*** Record set Section Begins ***
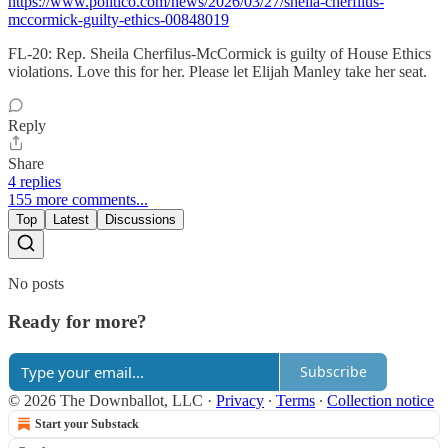
https://www.politico.com/news/2026/03/27/sheila-cherfilus-
mccormick-guilty-ethics-00848019
FL-20: Rep. Sheila Cherfilus-McCormick is guilty of House Ethics
violations. Love this for her. Please let Elijah Manley take her seat.
Reply
Share
4 replies
155 more comments...
Top
Latest
Discussions
No posts
Ready for more?
Subscribe
© 2026 The Downballot, LLC
·
Privacy
∙
Terms
∙
Collection notice
Start your Substack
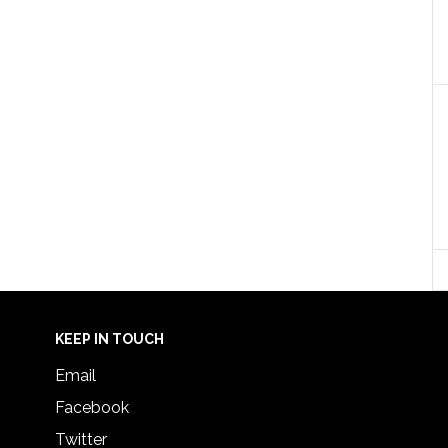
KEEP IN TOUCH
Email
Facebook
Twitter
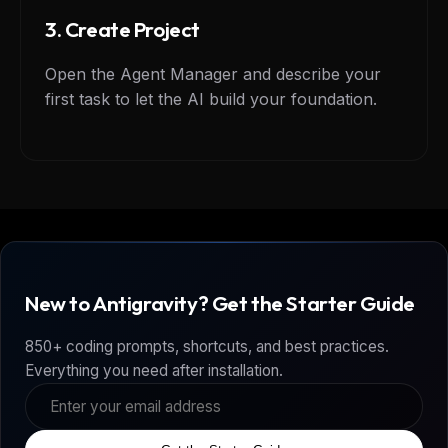
3. Create Project
Open the Agent Manager and describe your
first task to let the AI build your foundation.
New to Antigravity? Get the Starter Guide
850+ coding prompts, shortcuts, and best practices.
Everything you need after installation.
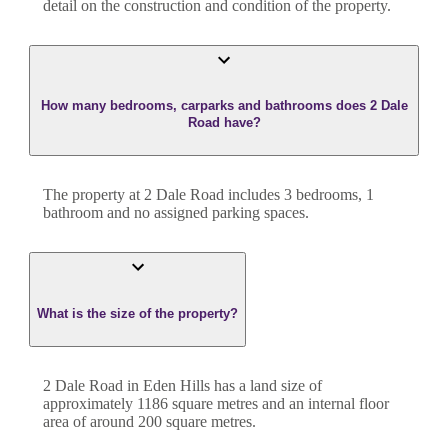
detail on the construction and condition of the property.
How many bedrooms, carparks and bathrooms does 2 Dale
Road have?
The property at
2 Dale Road
includes
3
bedroom
s
,
1
bathroom
and
no assigned parking spaces.
What is the size of the property?
2 Dale Road
in
Eden Hills
has a land size of
approximately
1186
square metres and an internal floor
area of around
200
square metres.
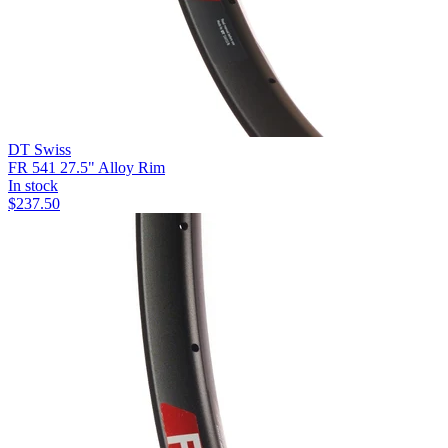
DT Swiss
FR 541 27.5" Alloy Rim
In stock
$
237.50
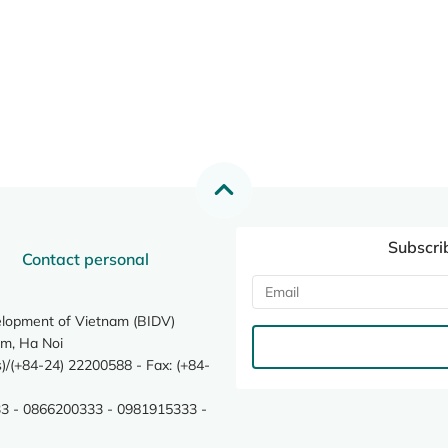
Subscri
Contact personal
elopment of Vietnam (BIDV)
m, Ha Noi
/(+84-24) 22200588 - Fax: (+84-
3 - 0866200333 - 0981915333 -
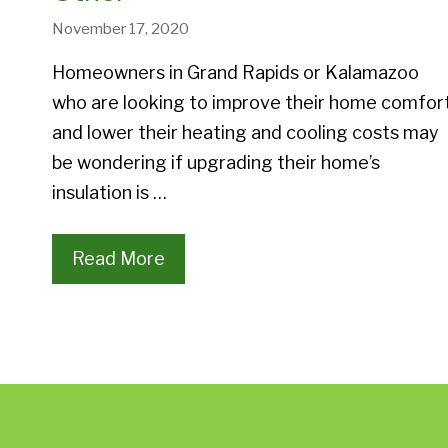
November 17, 2020
Homeowners in Grand Rapids or Kalamazoo
who are looking to improve their home comfor
and lower their heating and cooling costs may
be wondering if upgrading their home’s
insulation is …
Read More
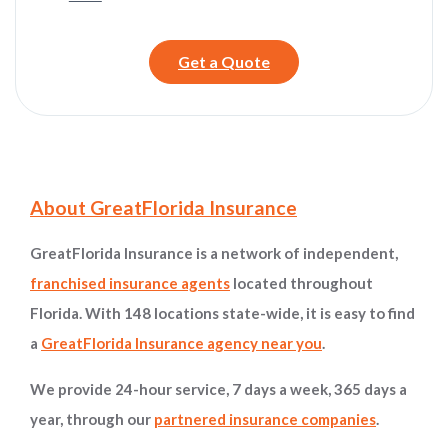
Get a Quote
Site Information and Navigation
About GreatFlorida Insurance
GreatFlorida Insurance is a network of independent,
franchised insurance agents
located throughout
Florida. With 148 locations state-wide, it is easy to find
a
GreatFlorida Insurance agency near you
.
We provide 24-hour service, 7 days a week, 365 days a
year, through our
partnered insurance companies
.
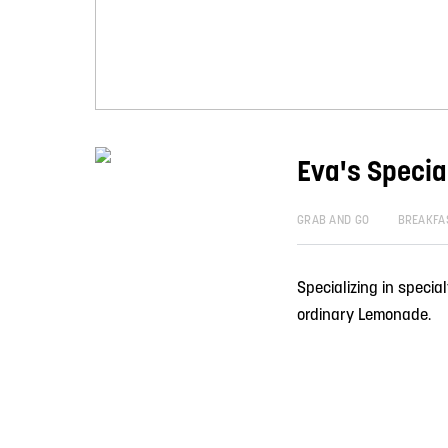
Eva's Speci
GRAB AND GO
BREAKFA
Specializing in specia
ordinary Lemonade.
*** Record set Section Ends ***
What the exercise asks:
The entries are to be written out again exactly, though without any images.

Task output:
https://www.politico.com/news/2026/03/27/sheila-cherfilus-
mccormick-guilty-ethics-00848019
FL-20: Rep. Sheila Cherfilus-McCormick is guilty of House Ethics
violations. Love this for her. Please let Elijah Manley take her seat.
Reply
Share
4 replies
155 more comments...
Top
Latest
Discussions
No posts
Ready for more?
Subscribe
© 2026 The Downballot, LLC
·
Privacy
∙
Terms
∙
Collection notice
Start your Substack
KEEP IN TOUCH
Email
Facebook
Twitter
3. Create Project
Open the Agent Manager and describe your
first task to let the AI build your foundation.
New to Antigravity? Get the Starter Guide
850+ coding prompts, shortcuts, and best practices.
Everything you need after installation.
detail on the construction and condition of the property.
How many bedrooms, carparks and bathrooms does 2 Dale
Road have?
The property at
2 Dale Road
includes
3
bedroom
s
,
1
bathroom
and
no assigned parking spaces.
What is the size of the property?
2 Dale Road
in
Eden Hills
has a land size of
approximately
1186
square metres and an internal floor
area of around
200
square metres.
DT Swiss
FR 541 27.5" Alloy Rim
In stock
$
237.50
Subscri
Contact personal
elopment of Vietnam (BIDV)
m, Ha Noi
/(+84-24) 22200588 - Fax: (+84-
3 - 0866200333 - 0981915333 -
November 17, 2020
Homeowners in Grand Rapids or Kalamazoo
who are looking to improve their home comfor
and lower their heating and cooling costs may
be wondering if upgrading their home’s
insulation is …
Read More
Get a Quote
Site Information and Navigation
About GreatFlorida Insurance
GreatFlorida Insurance is a network of independent,
franchised insurance agents
located throughout
Florida. With 148 locations state-wide, it is easy to find
a
GreatFlorida Insurance agency near you
.
We provide 24-hour service, 7 days a week, 365 days a
year, through our
partnered insurance companies
.
Eva's Speci
GRAB AND GO
BREAKFA
Specializing in specia
ordinary Lemonade.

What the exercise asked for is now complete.